Warum wird der Hauptangriff der Transformierer auf den gewachsenen Bestand und unseres westlichen Lebensmodells geführt und warum gibt es so wenig Widerstand dagegen?
Der Bestand einer Gesellschaft ist über Jahrhunderte gewachsen. Er ist eine kulturelle Prägung, die Vorverständnis und Vorverständigung erreicht hat, auf der Vertrauen und Institutionen ruhen. In einer Gesellschaft mit intaktem Bestand muss nicht jeden Tag das Zusammenleben neu verhandelt werden, wie es Ex-Kanzlerin Merkels Staatssekretärin Aydan Özoguz forderte.
Vertrauen und Gemeinsinn sind die Quelle der „tragenden homogenitätsverbürgenden Kraft“ auf die laut Ernst Wolfgang Böckenförde der freiheitliche, säkulare Staat angewiesen ist. Wie sehr dieser Gemeinsinn schon dekonstruiert wurde, beweisen die ständigen Beschwörungen des „gesellschaftlichen Zusammenhalts“ in den meinungsmachenden Medien. Sie gleichen fatal den Appellen an die „sozialistische Menschengemeinschaft“ in der DDR.
Das es noch einen intakten Kern an Gemeinsinn gibt, bewies die Katastrophe im Ahrtal, wo die Bürgerschaft mit viel Engagement das totale Versagen der staatlichen Institutionen ersetzte und Schlimmeres verhinderte.
Das Corona-Regime ist eine Art Generalprobe gewesen, wie weit die Transformierer „die goldene Gelegenheit“ (Charles III) nutzen konnten, ihre grundstürzenden Änderungen global durchzusetzen. Dafür erwies sich die Erzählung, eines ganz neuen, höchstgefährlichen Virus, der die Menschheit mit Aussterben bedroht, als für die Dauer nicht geeignet. Zu stark waren die weltweiten Einsprüche. Praktisch alle Argumente gegen die „Corona-Maßnahmen“ waren schon in den ersten drei Monaten da und haben sich alle bewahrheitet. Im Augenblick haben die Transformierer alle Hände voll zu tun, eine Aufarbeitung der Corona-Politik zu verhindern.
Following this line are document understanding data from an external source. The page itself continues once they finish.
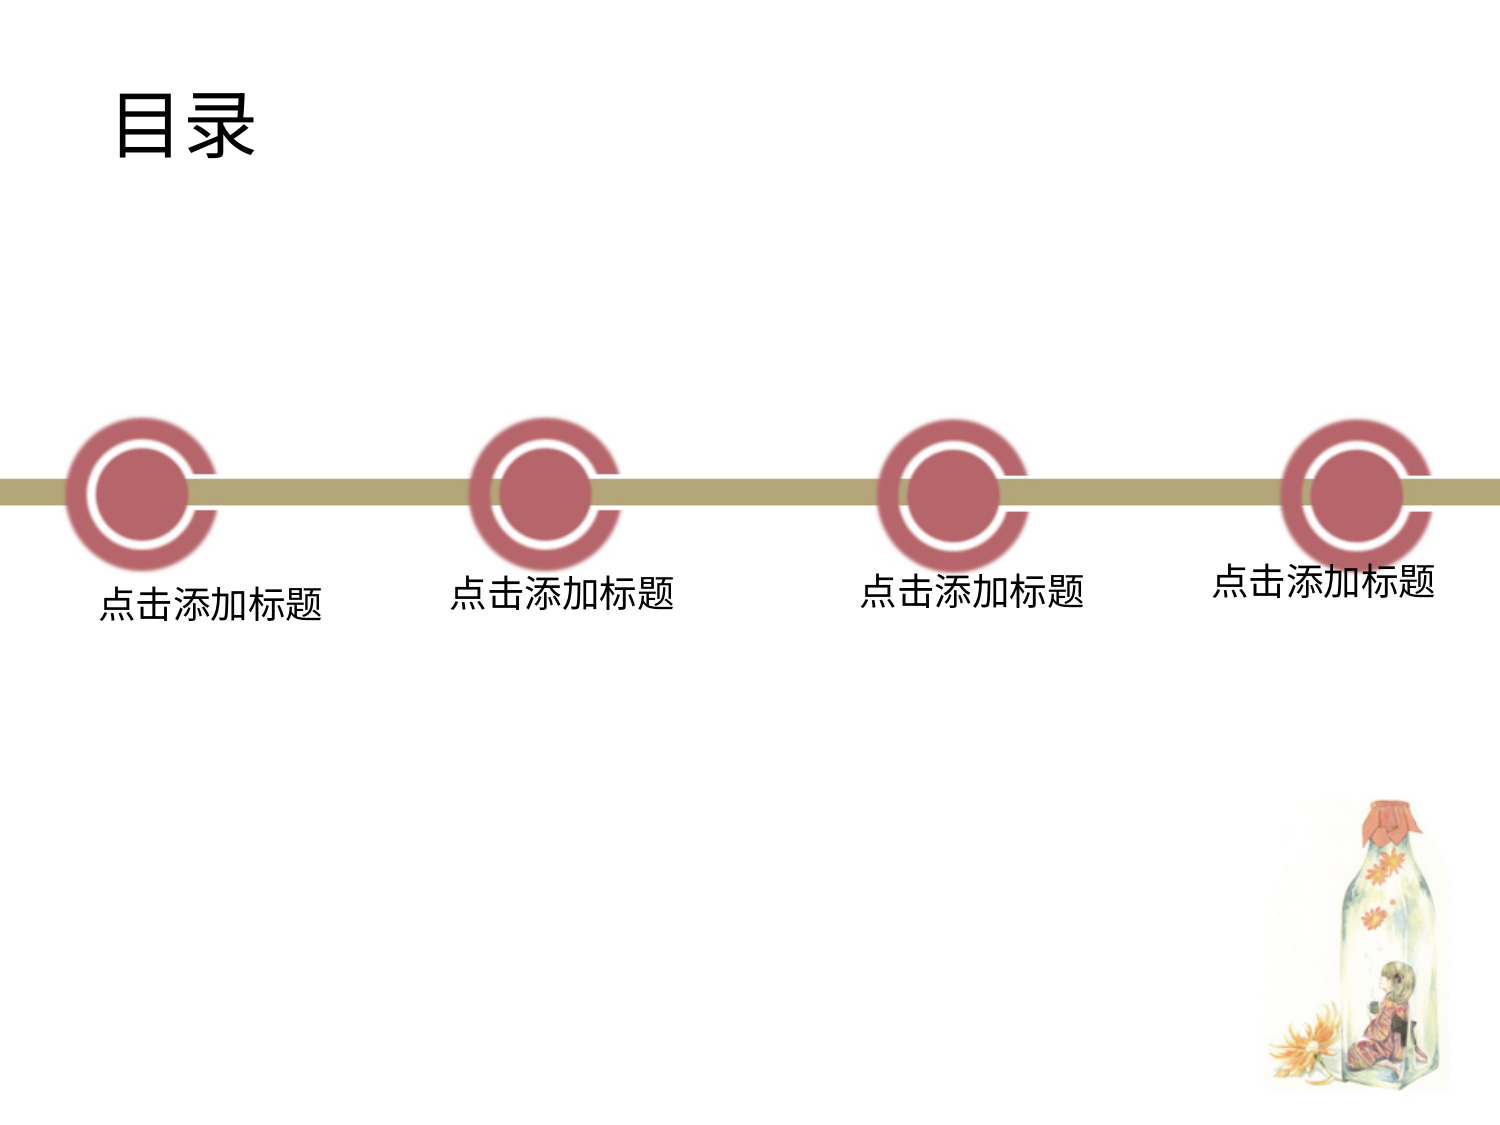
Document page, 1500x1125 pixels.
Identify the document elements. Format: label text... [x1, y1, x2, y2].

text_box 点击添加标题 [845, 560, 1100, 621]
text_box 点击添加标题 [434, 562, 690, 623]
picture [0, 0, 1500, 1125]
text_box 点击添加标题 [1196, 550, 1452, 611]
text_box 点击添加标题 [83, 574, 339, 634]
text_box 目录 [93, 70, 282, 175]
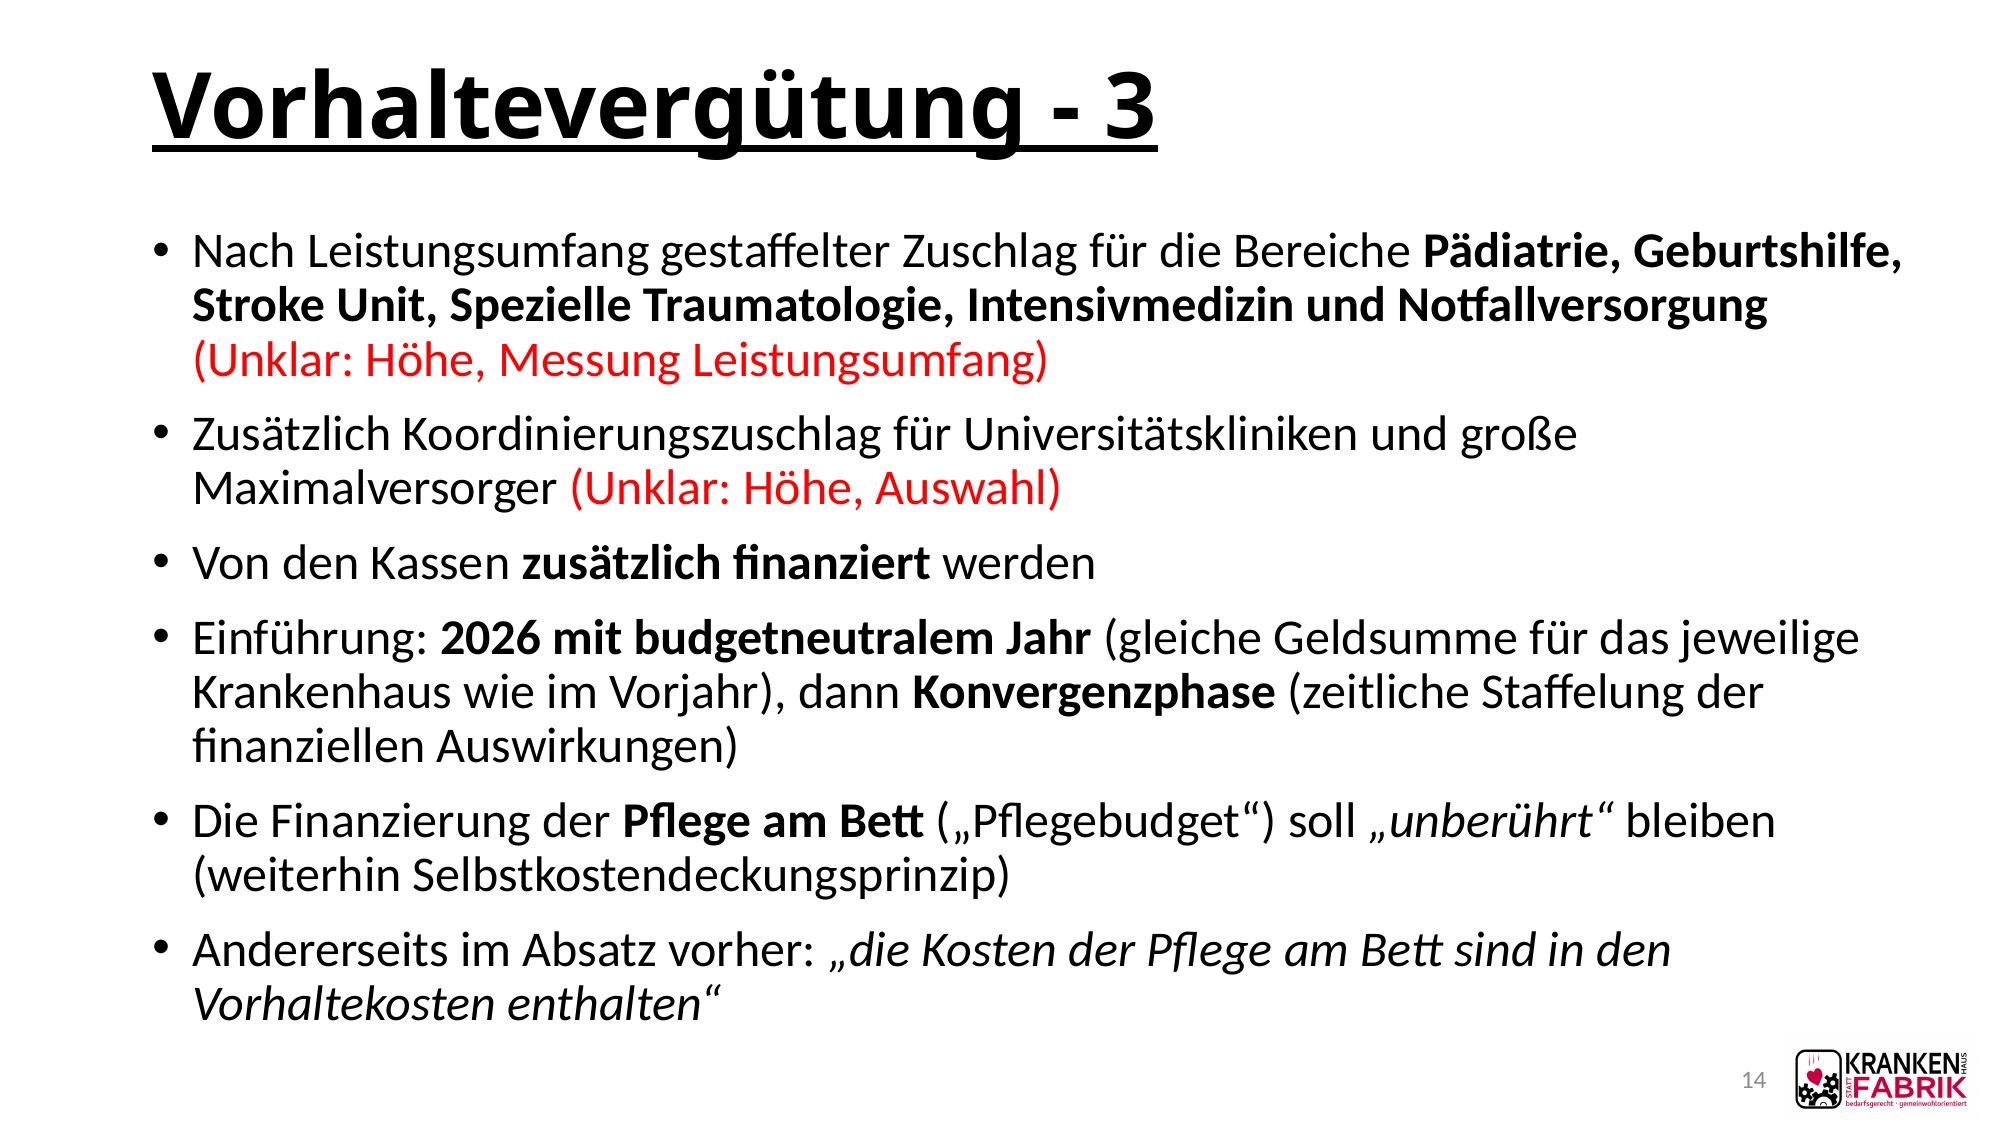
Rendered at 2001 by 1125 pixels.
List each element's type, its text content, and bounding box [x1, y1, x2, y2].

Schon während des Corona-Regimes gab es lautstarke Stimmen, z.B. von Luisa Neubauer, dass die Corona-Maßnahmen auf den Klimaschutz angewandt werden müssten. Zu befürchten ist, dass genau dies versucht werden könnte. Ob die Auseinandersetzung wieder zugunsten der Kritiker ausgehen würde, ist eine offenen Frage.
Am Ende seiner Analyse widmet sich Esders leider nur kurz der Frage, was ein wirksamer Widerstand gegen die Transformierer sein könnte.
Es ist das Einfache, das gar nicht so schwer zu machen ist: Die Sprache vor dem Gendern schützen, sich an Sprachverbote nicht halten, die Familie schützen, den kulturellen Bestand verteidigen, reale, nicht nur virtuelle Kontakte pflegen, eigene Netzwerke aufbauen, immer wieder Rechtsstaatlichkeit einfordern.
Die Geschichte lehrt, dass keine Diktatur ewig dauert, es liegt an uns, sich unsere Leben nicht aus der Hand nehmen zu lassen.